Resting on a transparent base that connects the quay with the shops and pedestrian precinct on the street side, Kaj 16 features a wooden “crown” comprising office space and residential units. The project uses a range of Swedish woods, along with grasses and shrubs that thrive in microclimates occurring at various heights. The building’s base has been largely reclaimed from the previous building on the site.
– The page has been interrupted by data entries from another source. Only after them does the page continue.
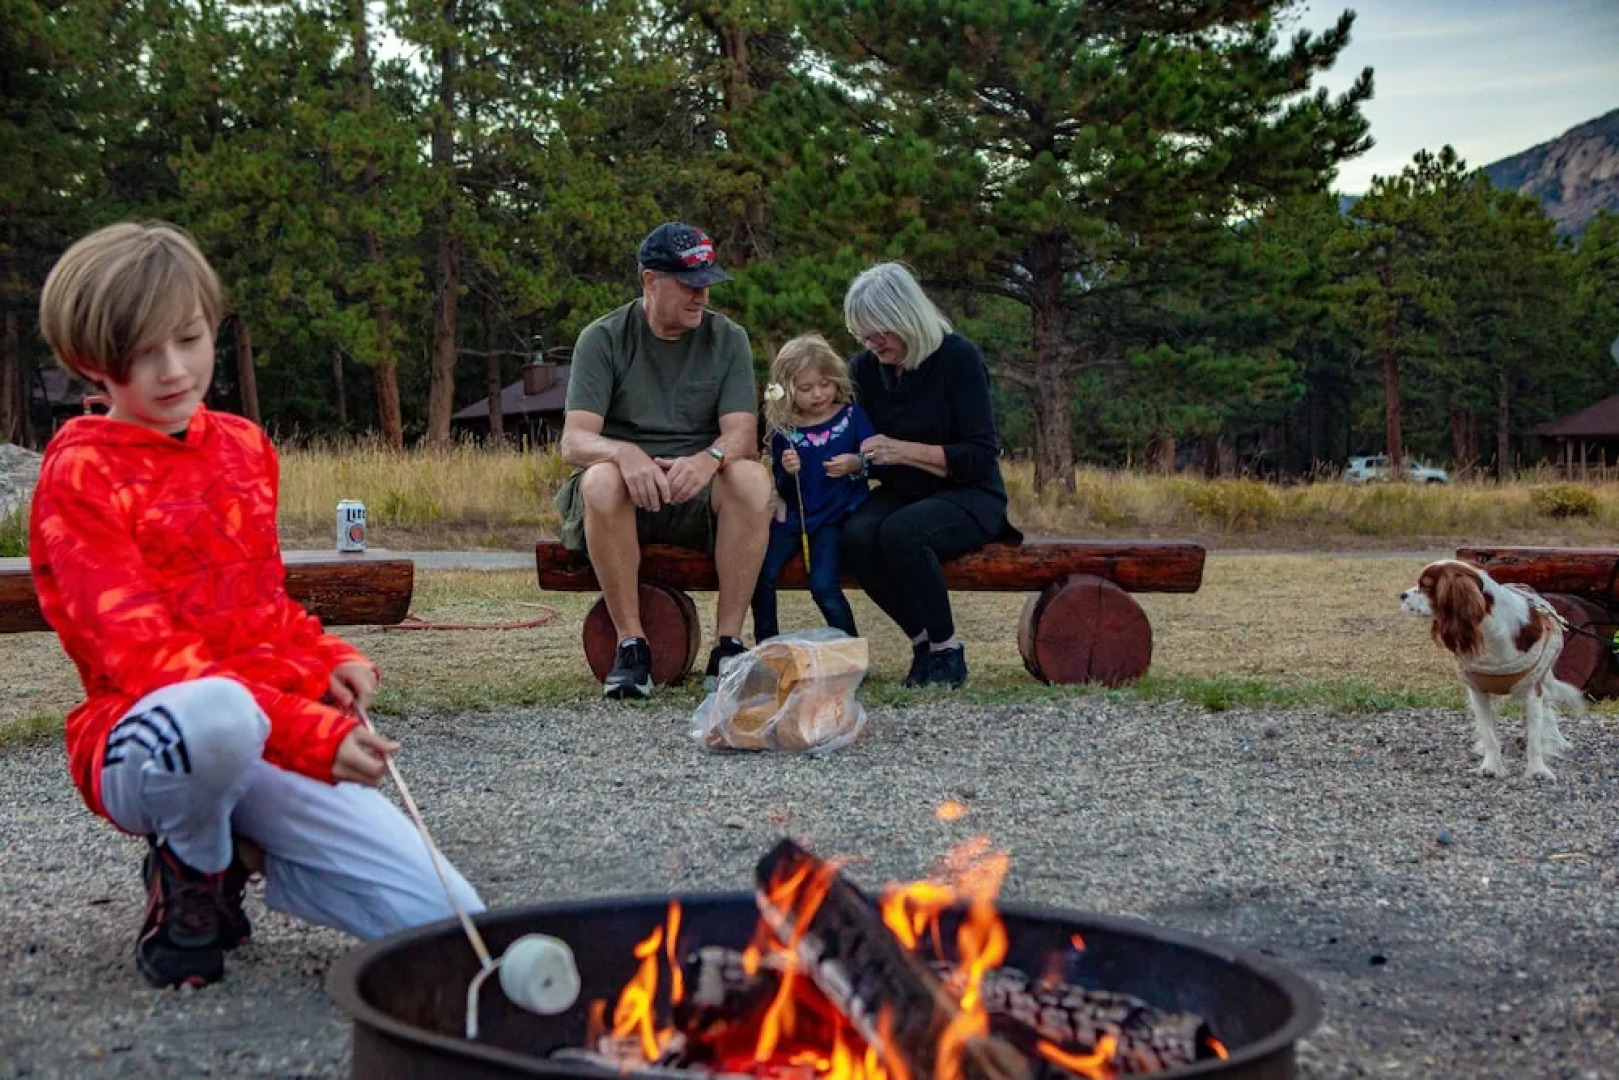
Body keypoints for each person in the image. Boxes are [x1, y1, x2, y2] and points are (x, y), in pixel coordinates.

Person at [28, 221, 482, 989]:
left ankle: (243, 848)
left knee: (445, 923)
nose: (172, 370)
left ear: (213, 326)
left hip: (260, 727)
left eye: (189, 339)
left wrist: (327, 657)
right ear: (88, 363)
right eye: (141, 354)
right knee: (215, 718)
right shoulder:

While those elements are probably enough to establish the building’s sustainable credentials, Dorte Mandrup is also designing the structure to evolve across the decades.
“The lifecycle of buildings is another important aspect of sustainability we’re addressing with this project,” Dorte Mandrup’s Wibrand says. “We didn’t want to rely on the traditional 50-year timescale where you build for one purpose and then leave demolition to someone else in the future. We’re using generative design to create a grid form that gives the structure flexibility.”
Wibrand and his team used cloud-based technology to create modular options that enable interior spaces to be easily converted from commercial to residential or vice versa. Generative design tools simplify impact analysis for sunlight, wind, cold, and rainwater on the building’s energy requirements and help predict the effect of weathering on the wooden exterior. Designers are also planning for eventual disassembly, making it easier for future generations to turn the site to a different use altogether.
As with the other two projects, it provides another perfect example of how data-led design can support Nordic values and express them in an innovative, budget-conscious, and eco-friendly manner.